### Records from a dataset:
=====

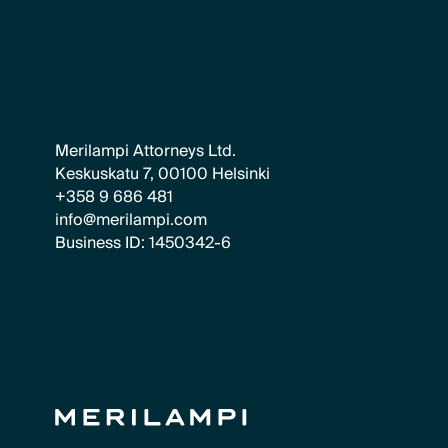
Merilampi Attorneys Ltd.
Keskuskatu 7, 00100 Helsinki
+358 9 686 481
info@merilampi.com
Business ID: 1450342-6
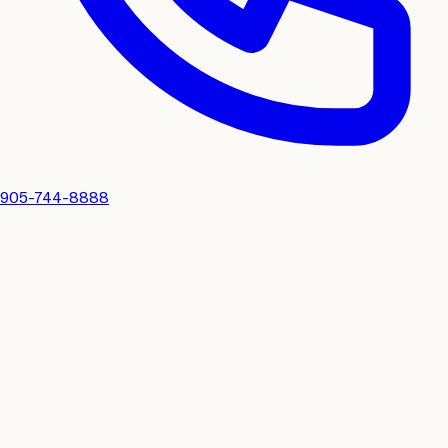
905-744-8888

=====

### WHAT YOU NEED TO DO:
Return all the lines above exactly; none of the pictures should appear.

### SOLUTION TO THIS TASK:
Merilampi Attorneys Ltd.
Keskuskatu 7, 00100 Helsinki
+358 9 686 481
info@merilampi.com
Business ID: 1450342-6
905-744-8888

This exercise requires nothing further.